*Excerpt to read:*
------------------------
Evolutionary variation in MADS-box dimerization affects floral development and protein degradation dynamics

The B-class MADS-box transcription factors STERILE TASSEL SILKY EAR1 (STS1) and SILKY1 (SI1) specify floral organ identity in the grass Zea mays (maize). STS1 and SI1 bind DNA as obligate heterodimers. Obligate heterodimerization between STS1 and SI1 homologs, although common in flowering plants, arose very recently in the grass family. This recent emergence of obligate heterodimerization from STS1 homodimerization provided an opportunity to test the consequences of evolutionary shifts in MADS-box protein-protein interactions. We tested the ability of evolutionary variation in STS1 dimerization to impact floral development, downstream gene regulation, and protein complex formation in maize. We found that STS1 hetero- vs. homodimerization had subtle effects on protein localization and stamen development. In contrast, differential STS1 dimerization resulted in large- scale changes to gene expression and protein complex composition. We identified kinases and proteins involved in ubiquitylation as candidate interactors with MADS-box proteins, and found that STS1 was phosphorylated, and in a complex with ubiquitylated proteins. In addition, we found that STS1 homodimers were more abundant than STS1-SI1 heterodimers, independent of RNA levels. Thus, differential dimerization can affect both protein degradation dynamics and combinatorial assembly of MADS-box protein complexes. Our results highlight the robustness of floral development to some molecular change, which may contribute to the evolvability of floral form.
------------------------
*Recorded information:*
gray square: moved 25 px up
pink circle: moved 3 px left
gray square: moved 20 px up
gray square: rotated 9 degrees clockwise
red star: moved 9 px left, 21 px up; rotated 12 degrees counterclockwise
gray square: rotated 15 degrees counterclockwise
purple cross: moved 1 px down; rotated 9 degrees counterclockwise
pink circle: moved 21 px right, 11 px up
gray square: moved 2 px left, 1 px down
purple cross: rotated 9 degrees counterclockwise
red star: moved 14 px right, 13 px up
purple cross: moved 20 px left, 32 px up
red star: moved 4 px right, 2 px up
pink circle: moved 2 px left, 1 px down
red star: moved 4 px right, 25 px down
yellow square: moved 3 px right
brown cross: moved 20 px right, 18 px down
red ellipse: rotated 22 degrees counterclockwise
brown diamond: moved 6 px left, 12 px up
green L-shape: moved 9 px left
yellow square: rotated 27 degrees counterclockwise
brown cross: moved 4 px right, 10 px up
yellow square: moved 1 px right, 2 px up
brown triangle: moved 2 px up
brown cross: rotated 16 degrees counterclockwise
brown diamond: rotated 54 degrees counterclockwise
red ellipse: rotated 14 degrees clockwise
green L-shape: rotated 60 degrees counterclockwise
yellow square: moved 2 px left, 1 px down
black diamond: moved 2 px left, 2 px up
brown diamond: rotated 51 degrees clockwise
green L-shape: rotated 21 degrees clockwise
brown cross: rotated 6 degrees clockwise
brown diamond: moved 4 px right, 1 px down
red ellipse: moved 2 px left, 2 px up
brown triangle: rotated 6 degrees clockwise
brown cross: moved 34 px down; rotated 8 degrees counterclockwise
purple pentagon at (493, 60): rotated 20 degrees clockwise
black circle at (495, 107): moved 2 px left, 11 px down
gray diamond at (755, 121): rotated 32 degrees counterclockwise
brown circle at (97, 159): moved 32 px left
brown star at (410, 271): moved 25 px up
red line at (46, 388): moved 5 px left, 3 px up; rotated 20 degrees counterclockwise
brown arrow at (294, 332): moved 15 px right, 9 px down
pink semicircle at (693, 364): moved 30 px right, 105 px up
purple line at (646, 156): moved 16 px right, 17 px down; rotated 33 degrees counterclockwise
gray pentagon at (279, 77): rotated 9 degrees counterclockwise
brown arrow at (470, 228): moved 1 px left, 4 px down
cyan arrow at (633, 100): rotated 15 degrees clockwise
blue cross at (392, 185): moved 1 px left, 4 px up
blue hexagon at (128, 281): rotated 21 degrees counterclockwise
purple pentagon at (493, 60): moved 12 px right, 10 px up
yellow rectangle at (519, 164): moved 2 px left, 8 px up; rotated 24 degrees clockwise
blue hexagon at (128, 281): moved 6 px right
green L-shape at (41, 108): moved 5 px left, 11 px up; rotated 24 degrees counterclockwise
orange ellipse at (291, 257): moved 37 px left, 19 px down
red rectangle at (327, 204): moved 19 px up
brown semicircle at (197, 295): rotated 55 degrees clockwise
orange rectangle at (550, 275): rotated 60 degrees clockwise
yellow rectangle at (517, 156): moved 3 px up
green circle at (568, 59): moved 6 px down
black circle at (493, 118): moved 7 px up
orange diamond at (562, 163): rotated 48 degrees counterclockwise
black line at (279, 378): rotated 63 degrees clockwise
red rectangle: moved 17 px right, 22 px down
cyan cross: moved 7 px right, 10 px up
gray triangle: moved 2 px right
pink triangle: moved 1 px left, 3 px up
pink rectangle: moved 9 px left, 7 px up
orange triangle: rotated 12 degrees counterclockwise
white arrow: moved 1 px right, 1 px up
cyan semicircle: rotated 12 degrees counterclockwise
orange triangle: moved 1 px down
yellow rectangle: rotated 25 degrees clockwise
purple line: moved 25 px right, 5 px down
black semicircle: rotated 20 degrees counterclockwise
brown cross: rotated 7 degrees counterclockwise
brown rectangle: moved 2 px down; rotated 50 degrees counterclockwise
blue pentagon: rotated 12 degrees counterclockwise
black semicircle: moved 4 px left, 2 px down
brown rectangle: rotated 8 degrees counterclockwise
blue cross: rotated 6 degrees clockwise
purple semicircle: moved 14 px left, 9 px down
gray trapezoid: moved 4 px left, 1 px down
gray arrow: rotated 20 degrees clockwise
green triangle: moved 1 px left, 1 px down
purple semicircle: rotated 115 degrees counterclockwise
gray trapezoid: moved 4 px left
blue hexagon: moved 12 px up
------------------------
*What needs to be done:*
In the abstract on MADS-box dimerization, what are all the things the researchers tested whether evolutionary variation in STS1 dimerization could impact in maize?

*Your response:*
Floral development, downstream gene regulation, and protein complex formation.